長井さんが娘の理香ちゃんを出産したのは5年前のことです。

 

「妊娠が分かった時は、夫と抱き合って喜びました。それに私も夫も一人目は女の子を希望していたので、女の子と分かった時には、抱き合って喜びましたね」

 

待望のこどもに膨れ上がる期待と喜び。

 

その時の気持ちは二度と忘れないと長井さんは語ります。

 

しかし―――

「子宮頚管無力症」赤ちゃんがいつ生まれてもおかしくない

「妊娠22週頃です。

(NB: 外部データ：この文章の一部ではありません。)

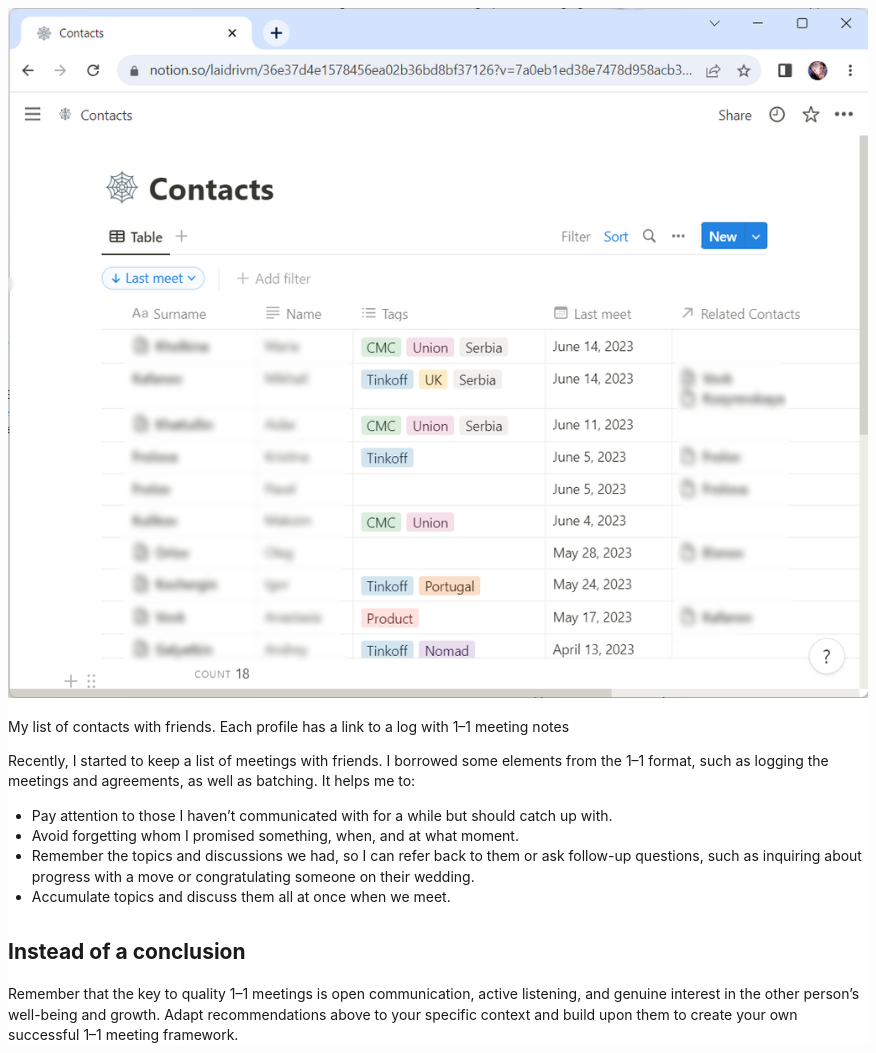 ![Table with my friends: their names, surnames, tags and dates we’ve seen last time](/1-1s/1*lYAIZFzllyyIbAgltdxWXw.png)

My list of contacts with friends. Each profile has a link to a log with 1–1 meeting notes

Recently, I started to keep a list of meetings with friends. I borrowed some elements from the 1–1 format, such as logging the meetings and agreements, as well as batching. It helps me to:

-   Pay attention to those I haven’t communicated with for a while but should catch up with.
-   Avoid forgetting whom I promised something, when, and at what moment.
-   Remember the topics and discussions we had, so I can refer back to them or ask follow-up questions, such as inquiring about progress with a move or congratulating someone on their wedding.
-   Accumulate topics and discuss them all at once when we meet.

## Instead of a conclusion

Remember that the key to quality 1–1 meetings is open communication, active listening, and genuine interest in the other person’s well-being and growth. Adapt recommendations above to your specific context and build upon them to create your own successful 1–1 meeting framework.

検診の時に、『子宮頚管無力症』と診断されました」

 

幸せな妊娠期間から一転。突如、長井さんを襲ったのは『子宮頚管無力症』という症状。
本来ならば、出産まで閉じているべき子宮頚管が早い段階で緩んで、開いてしまうというもの。流産や早産のリスクがグンと高まるのだそう…。

 

「それまで順調だったので、まさか自分が…という感じでした。手術をしないと赤ちゃんがいつ出てきてもおかしくないと言われ、頭が真っ白になりました。妊娠22週だとまだ赤ちゃんの体重は500gすらありません。もし生まれてしまったら生存率があまり高くないと知っていたのでなおさら不安でいっぱいになりました」

 

長井さんが提示された手術はシロッカー手術。緩んでしまった子宮頚管を縛り、妊娠末期に抜糸を行い出産を迎えるというものでした。

 

「手術は日帰りで、拍子抜けするほどすぐに終わりました。恐怖心はありましたが、これで赤ちゃんを守れるんだと思うとホッとする気持ちが一番大きかったです」

突然の帝王切開と生存の危機

手術を無事終え、その後安静生活を送っていた長井さん。当然、妊娠後期まで赤ちゃんがお腹にいてくれるものだと思っていた彼女に急展開が起こります。

 

「今でも忘れません。妊娠26週と2日のことです。朝起きると下腹部痛がありました。それもかなり定期的に…。すごく嫌な予感がして、夫に病院へ送ってもらって、すぐに診察してもらいました。すると予想は的中、陣痛が始まっていたんです」

 

当時のことを思い出したのか体をブルっと震わせた長井さん。

 

診察した医師にもう生むしかないと言われ、そのまま緊急帝王切開。そして645gの小さな赤ちゃんが誕生しました。

 

「小さい。赤い。それが初めて娘を見た時の感想です。小さく生んでしまってごめんね、とガラス越しの娘に何度もつぶやきました。小さな小さな体で懸命に生きようとしている娘を見て、どんな状態でもいいから、どうか生き延びてほしい。その時は本当にそれだけを願っていました」

 

それから医師の懸命な治療により少しずつ成長していった理香ちゃん。日に日に体も大きくなる娘を見て、もう大丈夫だと長井さんも安心したと言います。